- **Directions**
Repeat exactly the lines below that lie between the line with "Liaison bidirectionnelle |" and the line with "Affichage conditionnel |", counting both of those lines as part of the answer.

- **Source records**
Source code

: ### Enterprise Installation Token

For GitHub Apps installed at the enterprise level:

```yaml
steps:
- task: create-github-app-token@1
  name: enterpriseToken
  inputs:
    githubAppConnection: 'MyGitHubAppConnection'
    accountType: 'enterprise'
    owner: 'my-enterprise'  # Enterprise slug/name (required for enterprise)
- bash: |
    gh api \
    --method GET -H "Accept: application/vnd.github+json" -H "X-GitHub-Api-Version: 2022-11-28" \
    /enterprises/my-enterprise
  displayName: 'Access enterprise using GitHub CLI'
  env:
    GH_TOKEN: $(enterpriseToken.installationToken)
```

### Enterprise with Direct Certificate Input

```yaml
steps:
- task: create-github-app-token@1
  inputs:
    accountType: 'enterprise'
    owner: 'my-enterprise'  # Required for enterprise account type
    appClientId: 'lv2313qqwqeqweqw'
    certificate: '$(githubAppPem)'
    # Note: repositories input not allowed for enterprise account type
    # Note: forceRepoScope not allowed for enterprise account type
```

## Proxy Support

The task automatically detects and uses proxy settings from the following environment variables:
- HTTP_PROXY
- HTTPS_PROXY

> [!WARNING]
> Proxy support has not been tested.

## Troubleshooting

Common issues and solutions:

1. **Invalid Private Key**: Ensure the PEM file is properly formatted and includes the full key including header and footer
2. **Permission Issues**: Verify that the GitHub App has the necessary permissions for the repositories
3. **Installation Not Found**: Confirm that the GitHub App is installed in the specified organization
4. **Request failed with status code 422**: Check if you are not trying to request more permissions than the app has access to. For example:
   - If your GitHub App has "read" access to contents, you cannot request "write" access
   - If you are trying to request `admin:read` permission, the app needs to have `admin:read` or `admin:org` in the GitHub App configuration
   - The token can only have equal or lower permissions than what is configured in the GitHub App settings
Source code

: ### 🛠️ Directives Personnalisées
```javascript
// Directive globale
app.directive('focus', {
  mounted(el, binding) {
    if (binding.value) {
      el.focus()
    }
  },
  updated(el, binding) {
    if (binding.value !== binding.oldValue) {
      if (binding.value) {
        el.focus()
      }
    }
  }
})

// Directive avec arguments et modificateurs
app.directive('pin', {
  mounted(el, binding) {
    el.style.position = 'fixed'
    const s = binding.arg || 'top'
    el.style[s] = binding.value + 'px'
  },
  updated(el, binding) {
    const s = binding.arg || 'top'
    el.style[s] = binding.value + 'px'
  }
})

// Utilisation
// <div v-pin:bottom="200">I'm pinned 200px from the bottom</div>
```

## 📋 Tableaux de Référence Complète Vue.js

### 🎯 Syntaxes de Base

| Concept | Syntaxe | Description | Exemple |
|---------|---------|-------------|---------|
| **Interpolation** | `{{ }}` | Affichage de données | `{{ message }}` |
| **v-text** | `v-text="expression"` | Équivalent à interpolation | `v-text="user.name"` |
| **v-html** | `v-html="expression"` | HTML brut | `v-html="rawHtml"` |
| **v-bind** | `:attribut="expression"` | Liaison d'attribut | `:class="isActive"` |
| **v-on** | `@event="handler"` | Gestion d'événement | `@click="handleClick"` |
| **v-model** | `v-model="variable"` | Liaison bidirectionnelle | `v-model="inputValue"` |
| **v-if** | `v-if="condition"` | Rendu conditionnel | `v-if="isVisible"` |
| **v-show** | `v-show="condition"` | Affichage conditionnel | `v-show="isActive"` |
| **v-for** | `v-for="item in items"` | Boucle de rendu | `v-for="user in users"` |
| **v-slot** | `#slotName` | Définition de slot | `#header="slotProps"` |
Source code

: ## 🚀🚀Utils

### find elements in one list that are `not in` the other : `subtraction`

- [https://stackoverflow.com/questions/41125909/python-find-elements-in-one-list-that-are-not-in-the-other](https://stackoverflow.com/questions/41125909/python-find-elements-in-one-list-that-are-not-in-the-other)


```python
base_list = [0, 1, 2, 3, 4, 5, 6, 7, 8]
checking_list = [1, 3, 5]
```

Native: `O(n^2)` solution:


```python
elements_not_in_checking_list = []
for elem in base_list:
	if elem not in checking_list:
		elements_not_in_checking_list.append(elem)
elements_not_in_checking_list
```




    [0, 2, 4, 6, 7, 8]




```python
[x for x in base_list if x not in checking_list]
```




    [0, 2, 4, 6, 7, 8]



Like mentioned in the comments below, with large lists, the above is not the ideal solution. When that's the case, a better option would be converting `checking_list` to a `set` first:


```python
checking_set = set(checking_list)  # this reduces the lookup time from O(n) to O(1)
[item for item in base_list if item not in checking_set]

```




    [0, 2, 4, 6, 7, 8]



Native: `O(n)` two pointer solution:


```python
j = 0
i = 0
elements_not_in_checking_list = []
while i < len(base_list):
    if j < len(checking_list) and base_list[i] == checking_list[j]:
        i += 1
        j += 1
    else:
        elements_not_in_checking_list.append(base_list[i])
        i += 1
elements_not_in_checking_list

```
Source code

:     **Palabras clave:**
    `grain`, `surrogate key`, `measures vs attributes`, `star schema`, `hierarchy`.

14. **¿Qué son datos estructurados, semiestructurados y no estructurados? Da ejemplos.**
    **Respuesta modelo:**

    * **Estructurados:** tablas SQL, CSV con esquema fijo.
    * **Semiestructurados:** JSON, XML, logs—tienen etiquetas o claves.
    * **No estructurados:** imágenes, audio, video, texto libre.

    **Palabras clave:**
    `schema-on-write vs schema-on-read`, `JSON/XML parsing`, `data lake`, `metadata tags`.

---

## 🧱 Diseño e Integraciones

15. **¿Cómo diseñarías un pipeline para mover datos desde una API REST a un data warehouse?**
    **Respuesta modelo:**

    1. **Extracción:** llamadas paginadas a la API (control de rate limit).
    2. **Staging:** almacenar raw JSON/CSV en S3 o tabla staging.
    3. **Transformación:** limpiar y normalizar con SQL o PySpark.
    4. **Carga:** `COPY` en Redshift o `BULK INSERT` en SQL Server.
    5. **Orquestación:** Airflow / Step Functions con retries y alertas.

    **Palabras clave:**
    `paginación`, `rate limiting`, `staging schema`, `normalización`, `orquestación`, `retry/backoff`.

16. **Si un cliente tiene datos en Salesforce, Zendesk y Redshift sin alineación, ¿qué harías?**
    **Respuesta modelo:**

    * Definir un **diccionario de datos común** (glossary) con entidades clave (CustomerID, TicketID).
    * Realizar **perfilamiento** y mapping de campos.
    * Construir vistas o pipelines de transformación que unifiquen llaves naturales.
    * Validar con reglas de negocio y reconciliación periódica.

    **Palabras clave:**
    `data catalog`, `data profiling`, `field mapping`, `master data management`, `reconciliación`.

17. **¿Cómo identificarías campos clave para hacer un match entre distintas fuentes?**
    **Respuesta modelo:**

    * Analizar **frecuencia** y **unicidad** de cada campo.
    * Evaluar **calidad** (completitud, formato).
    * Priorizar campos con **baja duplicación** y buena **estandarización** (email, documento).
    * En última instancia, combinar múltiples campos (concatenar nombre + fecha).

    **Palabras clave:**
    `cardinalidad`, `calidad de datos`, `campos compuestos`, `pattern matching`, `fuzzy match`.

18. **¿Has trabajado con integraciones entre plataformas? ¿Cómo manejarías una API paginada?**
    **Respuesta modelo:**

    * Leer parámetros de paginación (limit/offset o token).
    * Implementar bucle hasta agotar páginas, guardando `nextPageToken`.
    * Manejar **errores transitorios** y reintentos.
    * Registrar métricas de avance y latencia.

- **Problem solution**
| **v-model** | `v-model="variable"` | Liaison bidirectionnelle | `v-model="inputValue"` |
| **v-if** | `v-if="condition"` | Rendu conditionnel | `v-if="isVisible"` |
| **v-show** | `v-show="condition"` | Affichage conditionnel | `v-show="isActive"` |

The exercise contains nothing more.